Consignes:
**1)** Relevez toutes les stations de ski citées dans l'entretien sur les pistes de ski de Savoie.
**2)** Poursuivez l'entretien sur les pistes de ski de Savoie à partir de sa dernière phrase.

Extrait du document:
========
Les pistes de ski, terre de mission en Savoie

geoffroy_genin_portraitLa saison d’hiver est l’occasion pour le Père Geoffroy Genin, curé de la Paroisse Saint-Martin d’Aime (Haute-Tarentaise), de rendre visible l’Eglise sur les pistes des grandes stations de la Plagne, Les Arcs, Tignes, Val d’Isère… Par Chantal Joly.

Vous skiez en affichant votre identité. Pourquoi avoir choisi cette démarche ?

Il faut peut-être préciser que j’ai été ordonné lors de la Pentecôte 2000 à 42 ans, après tout un parcours dans des cabinets-conseils. Cette vie professionnelle m’a amené à rencontrer en permanence des inconnus. Je crois aussi profondément que le fait d’aller là où vivent les personnes me permet de les rejoindre. Ainsi j’essaye de répondre à l’appel de notre pape François : accompagner, sortir ! Dans ma première paroisse, à Tarare, dans le diocèse de Lyon, voyant peu d’hommes à la messe, j’ai initié « La marche des hommes ». Il s’agissait d’une randonnée programmée après qu’ils aient fait une demi-heure de ménage chez eux. Elle permettait d’échanger sur des thèmes choisis pour eux. Les hommes étant plus à l’aise dans le côte à côte que dans le face à face, la parole se libérait. Puis à Villefranche-sur-Saône, constatant l’absence des jeunes à la vie paroissiale, furent organisés des « Samedis foot » où les pères de famille venaient avec leurs enfants. Tout cela pour tisser des liens et offrir une image heureuse de l’Eglise.

Ici, dans cette vallée de Haute-Tarentaise les locaux travaillent énormément aux remontées mécaniques, aux caisses, dans la restauration, l’hôtellerie… Quant aux touristes, ils passent, mais ils ont aussi droit à vivre de leur foi. Voulant être fidèle à ceux vers qui j’ai été envoyé, je vais donc les visiter tous : pisteurs dans leurs cabanes, touristes sur les remontées, cuisiniers dans leur cuisine…

Vous avez notamment instauré le « ski-dating ». Expliquez-nous en le principe.

C’est très simple, j’affiche sur la porte de l’église ‘’ski-dating’’ en donnant la date, le lieu et l’horaire du rendez-vous en bas de tel télésiège. Nous montons et, c’est parti pour un temps de confidence ou de confession. Nous profitons de la descente pour une ‘’pénitence’’, qui est de l’ordre d’un chant ou d’une prière à voix haute, au rythme des virages. C’est trois fois rien mais la rumeur le dit : « Notre curé est avec nous ». C’est une façon heureuse et légère de rendre l’Eglise vivante et présente.

Comment votre attitude est-elle accueillie ?
========
Documents sources:
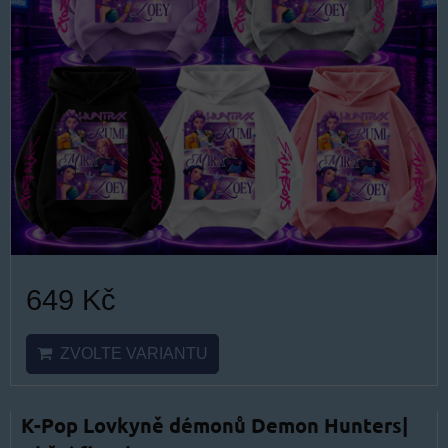
649 Kč
ZVOLTE VARIANTU
K-Pop Lovkyně démonů Demon Hunters|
========
Corrigé de l'exercice:
**1)** la Plagne, Les Arcs, Tignes, Val d'Isère

**2)**
Mise à part la remarque d’un pisteur qui, la première année, était dérangé par le fait que j’avais pris un vieux blouson de sa profession sur lequel était mal griffonné mon nom et, une autre fois, la blague d’un groupe de jeunes qualifiant mon tour de cou Buff de « burka » en riant, jamais je n’ai cru choquer. Je ressens au contraire comme une attente non exprimée que révèle cette visibilité. Je perçois un certain plaisir que l’Eglise soit présente dans le monde. De fait, je me montre, plus facilement, je pense, que l’année de mon arrivée. Que de discussions dans les bennes !

Quant à ce qui s’échange, c’est très court mais très ciblé. Les gens vont à l’essentiel, non pas sur des généralités mais, par exemple, en demandant de prier pour un de leurs enfants. Ce n’est pas dans ces moments là que je parle le plus du Christ. C’est vraiment de l’écoute et du compagnonnage. Par contre, le dimanche soir, après la messe, un repas réunit moniteurs, pisteurs, saisonniers et quelques touristes, invités d’un soir. C’est un vrai temps de catéchèse sur des points fondamentaux de la foi chrétienne, appuyés sur l’Evangile du jour.

Cette pastorale des pistes signifie-t-elle moins de temps en paroisse ?

Je n’ai l’impression de voler ni l’Eglise ni les paroissiens car ces moments ne me prennent pas énormément de temps. Le dimanche matin, je suis en bas de la vallée et le soir j’assure une messe en station ; je dois donc de toute façon faire le trajet. J’allie ainsi des moments de fun à ski à ce qui m’habite profondément. Dans ce doyenné de Haute-Tarentaise, nous sommes deux prêtres. Nous avons travaillé et demandé aux laïcs de prendre plus d’initiatives, de prendre en main leur responsabilités de chrétiens, d’être créatifs pour donner vie à leur communauté. Par exemple, ont été mis en place des parrainages de couples (baptême ou mariage) par lesquels ils font découvrir la vie de l’Eglise locale. Pour ma part, je suis celui qui les accompagne – j’espère avec fidélité au Christ !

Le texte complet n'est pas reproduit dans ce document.